## Instructions for the task
Turn the records below into a numbered list with one line per item, skipping blank lines and leaving out the pictures.

## Data for the task
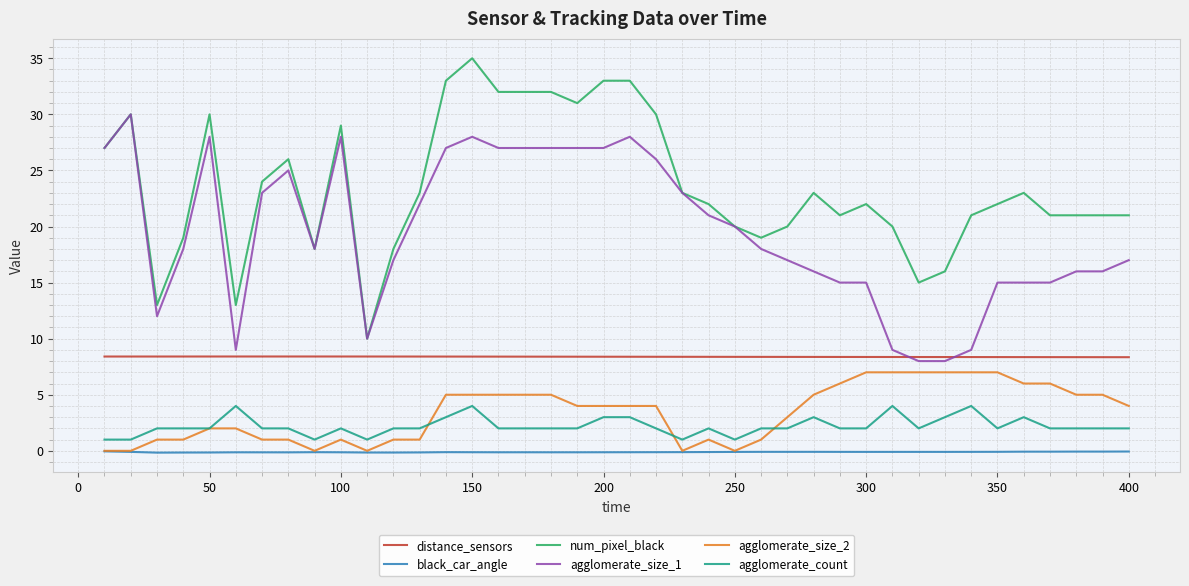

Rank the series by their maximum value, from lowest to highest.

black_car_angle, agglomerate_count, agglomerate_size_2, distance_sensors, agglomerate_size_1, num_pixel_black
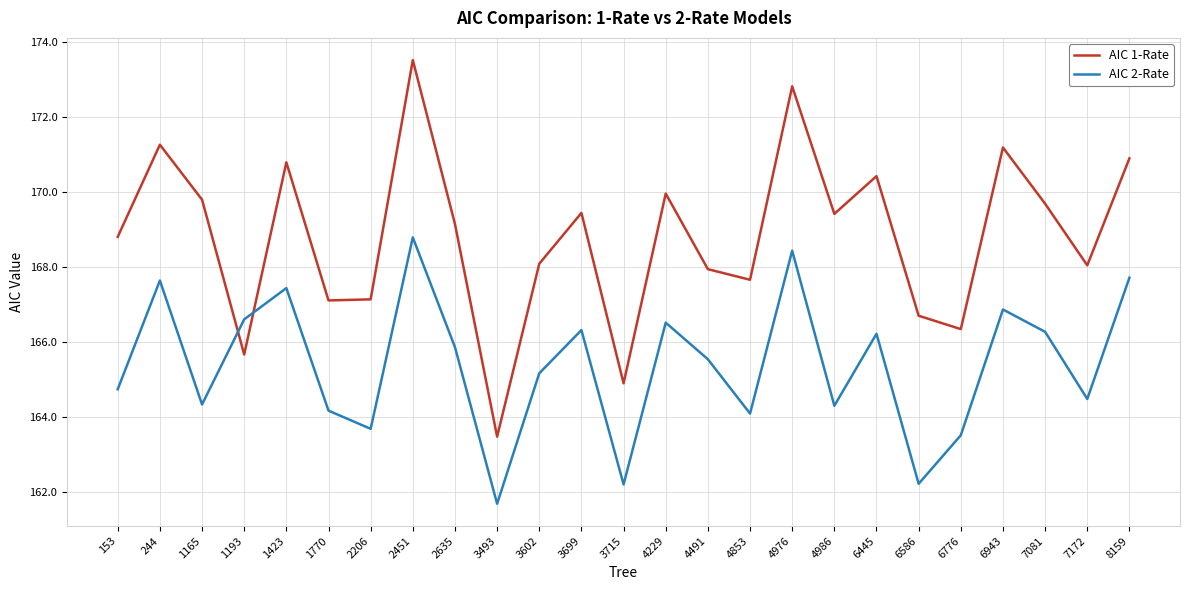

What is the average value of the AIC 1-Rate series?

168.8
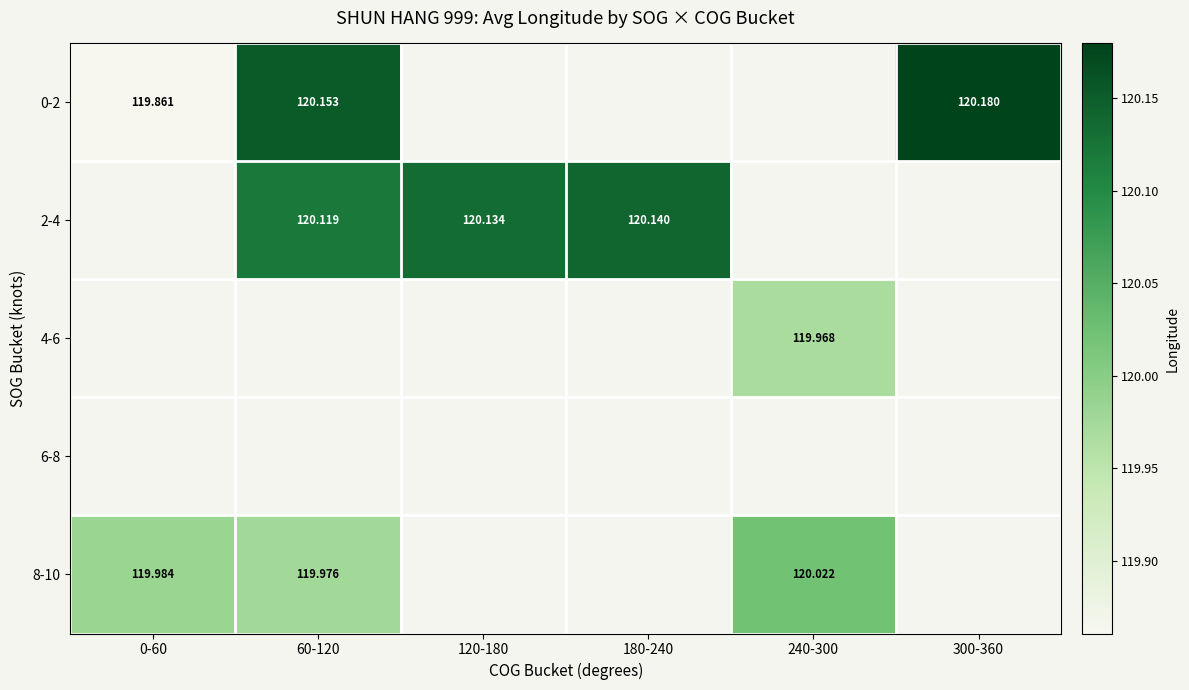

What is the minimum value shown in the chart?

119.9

## Solution for this exercise
1. Rank the series by their maximum value, from lowest to highest.
2. black_car_angle, agglomerate_count, agglomerate_size_2, distance_sensors, agglomerate_size_1, num_pixel_black
3. What is the average value of the AIC 1-Rate series?
4. 168.8
5. What is the minimum value shown in the chart?
6. 119.9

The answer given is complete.